DETROIT – New cars were key for General Motors’ in the first quarter. New trucks will be the key to the rest of this year.
Two new Opels – the Mokka subcompact SUV and Adam small car – helped GM stanch its first-quarter losses in Europe, while the Cadillac XTS and Chevrolet Malibu sedans took China by storm. GM’s worldwide sales rose almost 4 percent in the first three months.
Now, GM’s fortunes rest on the redesigned Chevrolet Silverado and GMC Sierra full-size pickups. The trucks, which were last updated in 2007, go on sale in a few weeks. The Allen County assembly plant is one of the facilities that produce the Silverado and Sierra. GM hopes to cut into Ford’s lead in the pickup segment, which is red hot due to a recovery in the housing and construction markets.

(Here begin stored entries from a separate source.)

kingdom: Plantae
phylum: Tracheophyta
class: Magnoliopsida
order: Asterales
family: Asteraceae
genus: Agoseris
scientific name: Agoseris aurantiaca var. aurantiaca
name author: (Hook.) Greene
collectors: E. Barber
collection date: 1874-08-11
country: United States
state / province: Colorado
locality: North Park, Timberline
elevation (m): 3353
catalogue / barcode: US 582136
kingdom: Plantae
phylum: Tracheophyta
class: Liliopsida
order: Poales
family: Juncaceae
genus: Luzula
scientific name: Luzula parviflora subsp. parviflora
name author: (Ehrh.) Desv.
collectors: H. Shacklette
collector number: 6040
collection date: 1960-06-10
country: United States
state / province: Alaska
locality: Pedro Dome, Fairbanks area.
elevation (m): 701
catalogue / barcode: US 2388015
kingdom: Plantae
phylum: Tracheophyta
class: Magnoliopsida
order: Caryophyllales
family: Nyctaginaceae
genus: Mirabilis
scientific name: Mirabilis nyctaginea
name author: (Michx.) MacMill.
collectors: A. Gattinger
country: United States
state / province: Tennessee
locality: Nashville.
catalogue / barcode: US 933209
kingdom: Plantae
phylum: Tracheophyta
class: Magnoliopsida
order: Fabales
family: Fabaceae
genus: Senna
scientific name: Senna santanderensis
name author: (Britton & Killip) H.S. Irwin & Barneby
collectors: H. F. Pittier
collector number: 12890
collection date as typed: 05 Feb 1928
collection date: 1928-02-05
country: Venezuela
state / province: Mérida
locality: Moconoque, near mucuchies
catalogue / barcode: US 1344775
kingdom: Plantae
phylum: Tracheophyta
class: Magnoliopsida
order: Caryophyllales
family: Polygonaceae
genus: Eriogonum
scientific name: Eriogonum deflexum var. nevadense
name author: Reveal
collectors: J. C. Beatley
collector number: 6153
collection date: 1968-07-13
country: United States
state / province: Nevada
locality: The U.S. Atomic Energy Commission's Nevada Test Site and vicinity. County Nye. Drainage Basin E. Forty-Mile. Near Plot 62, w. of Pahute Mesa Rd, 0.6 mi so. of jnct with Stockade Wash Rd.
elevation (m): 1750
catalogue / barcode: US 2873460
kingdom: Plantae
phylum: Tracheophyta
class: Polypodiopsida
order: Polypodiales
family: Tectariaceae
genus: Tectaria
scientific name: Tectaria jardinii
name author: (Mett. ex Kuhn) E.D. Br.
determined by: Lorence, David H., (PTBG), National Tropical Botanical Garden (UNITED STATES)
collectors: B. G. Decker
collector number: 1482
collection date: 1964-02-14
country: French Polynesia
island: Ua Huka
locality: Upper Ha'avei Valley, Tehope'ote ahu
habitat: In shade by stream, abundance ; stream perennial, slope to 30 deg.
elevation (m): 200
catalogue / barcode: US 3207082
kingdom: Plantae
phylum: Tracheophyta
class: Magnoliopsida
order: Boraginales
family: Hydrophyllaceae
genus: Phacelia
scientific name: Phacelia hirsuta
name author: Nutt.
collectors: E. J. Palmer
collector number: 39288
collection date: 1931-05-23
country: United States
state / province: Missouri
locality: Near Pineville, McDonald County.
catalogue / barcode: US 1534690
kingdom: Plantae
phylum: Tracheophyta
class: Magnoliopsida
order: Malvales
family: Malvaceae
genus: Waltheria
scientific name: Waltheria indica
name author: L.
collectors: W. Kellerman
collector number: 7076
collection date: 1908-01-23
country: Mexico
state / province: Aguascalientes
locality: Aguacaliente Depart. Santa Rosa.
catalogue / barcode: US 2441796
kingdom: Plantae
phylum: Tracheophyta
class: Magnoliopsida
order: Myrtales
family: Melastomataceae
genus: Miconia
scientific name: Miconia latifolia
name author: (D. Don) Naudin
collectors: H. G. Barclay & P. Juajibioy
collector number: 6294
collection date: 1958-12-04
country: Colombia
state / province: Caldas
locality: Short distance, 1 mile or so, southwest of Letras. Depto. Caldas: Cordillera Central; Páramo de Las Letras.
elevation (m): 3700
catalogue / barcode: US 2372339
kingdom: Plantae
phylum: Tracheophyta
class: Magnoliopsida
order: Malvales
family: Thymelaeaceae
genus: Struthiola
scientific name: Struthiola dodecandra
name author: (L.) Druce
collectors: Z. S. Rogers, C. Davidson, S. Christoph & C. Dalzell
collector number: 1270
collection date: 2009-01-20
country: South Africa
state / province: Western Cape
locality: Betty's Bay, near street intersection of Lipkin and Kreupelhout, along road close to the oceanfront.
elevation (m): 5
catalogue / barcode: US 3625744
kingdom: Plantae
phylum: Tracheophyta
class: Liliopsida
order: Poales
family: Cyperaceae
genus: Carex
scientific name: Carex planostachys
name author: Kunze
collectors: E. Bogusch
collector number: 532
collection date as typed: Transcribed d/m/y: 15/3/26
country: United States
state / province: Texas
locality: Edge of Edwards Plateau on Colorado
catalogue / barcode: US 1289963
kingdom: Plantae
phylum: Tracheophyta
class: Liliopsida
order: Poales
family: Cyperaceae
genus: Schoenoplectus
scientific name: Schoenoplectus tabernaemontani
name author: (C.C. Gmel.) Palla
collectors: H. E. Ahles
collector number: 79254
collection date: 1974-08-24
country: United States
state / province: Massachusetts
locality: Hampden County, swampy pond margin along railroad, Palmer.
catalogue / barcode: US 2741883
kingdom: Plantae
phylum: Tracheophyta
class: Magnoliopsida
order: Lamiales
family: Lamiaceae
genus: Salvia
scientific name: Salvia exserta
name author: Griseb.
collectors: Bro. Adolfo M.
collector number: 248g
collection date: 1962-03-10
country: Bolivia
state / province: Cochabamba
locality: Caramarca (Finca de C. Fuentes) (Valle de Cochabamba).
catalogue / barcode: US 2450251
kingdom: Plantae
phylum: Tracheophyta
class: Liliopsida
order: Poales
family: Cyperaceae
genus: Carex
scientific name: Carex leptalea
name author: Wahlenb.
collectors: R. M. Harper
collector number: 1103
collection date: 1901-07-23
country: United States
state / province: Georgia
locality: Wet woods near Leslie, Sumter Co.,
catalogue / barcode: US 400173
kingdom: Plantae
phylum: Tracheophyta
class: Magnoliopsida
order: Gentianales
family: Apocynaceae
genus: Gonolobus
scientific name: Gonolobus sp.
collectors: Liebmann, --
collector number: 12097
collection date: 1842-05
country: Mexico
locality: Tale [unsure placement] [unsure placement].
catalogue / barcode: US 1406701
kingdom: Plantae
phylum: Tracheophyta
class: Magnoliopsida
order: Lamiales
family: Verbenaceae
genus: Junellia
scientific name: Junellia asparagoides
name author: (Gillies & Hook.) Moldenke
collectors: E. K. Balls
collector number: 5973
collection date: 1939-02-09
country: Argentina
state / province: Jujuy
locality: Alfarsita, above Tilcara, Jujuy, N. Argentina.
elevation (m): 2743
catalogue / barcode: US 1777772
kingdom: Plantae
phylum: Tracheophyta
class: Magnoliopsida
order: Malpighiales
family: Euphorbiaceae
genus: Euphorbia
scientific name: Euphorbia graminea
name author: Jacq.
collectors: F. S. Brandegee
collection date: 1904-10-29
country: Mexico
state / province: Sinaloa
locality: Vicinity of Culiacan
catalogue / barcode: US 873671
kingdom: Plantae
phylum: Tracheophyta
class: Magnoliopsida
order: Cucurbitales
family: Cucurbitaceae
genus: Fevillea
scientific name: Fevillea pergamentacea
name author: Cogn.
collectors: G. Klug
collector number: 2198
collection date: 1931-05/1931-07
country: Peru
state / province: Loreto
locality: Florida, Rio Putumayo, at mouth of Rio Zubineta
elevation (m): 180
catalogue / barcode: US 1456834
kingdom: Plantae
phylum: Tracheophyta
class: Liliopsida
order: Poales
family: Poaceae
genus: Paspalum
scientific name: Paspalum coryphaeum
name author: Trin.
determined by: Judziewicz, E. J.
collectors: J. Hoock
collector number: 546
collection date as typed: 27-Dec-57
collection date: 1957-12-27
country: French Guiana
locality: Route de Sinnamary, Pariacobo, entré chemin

They’re long overdue, said Bill Visnic, a senior editor and analyst with the Edmunds.com auto shopping site. They really need these trucks to get out there and defend their share.
GM said Thursday that its net income fell 14 percent to $865 million, partly because it slowed shipments of the old pickup models so factories could prepare to make the new ones. GM also spent more on incentives to try to clear old pickups off dealer lots.
The Silverado and Sierra remain huge sellers, even though the Dodge Ram and Ford F-Series have been retooled more recently. One of every 12 vehicles GM sold worldwide last year was a full-size pickup, and the Silverado is the second best-selling vehicle in the U.S. behind the F-Series. The big profits from GM’s trucks – estimated at up to $10,000 a vehicle – can be plowed into other products around the globe.
Kurt McNeil, GM’s U.S. sales chief, said he expects GM’s North American profits to rise in the second half of the year, when it will be able to command higher prices for the new Silverado. The trucks are hitting the market at the perfect time. Rising home construction helped full-size truck sales increase 27 percent through April in the U.S., or nearly four times faster than the industry as a whole.
GM’s earnings fell to 58 cents a share from 60 cents a share in the January-March period a year ago. Excluding one-time items, including currency devaluation, GM earned 67 cents a share, topping analysts’ forecast for 54 cents, according to FactSet. Revenue also topped Wall Street’s expectations.
Shareholders cheered the news. GM’s shares rose 3.2 percent to close at $31.16. At one point Thursday, they hit $31.81, their highest level since July 2011. The shares are up 8 percent since the beginning of this year.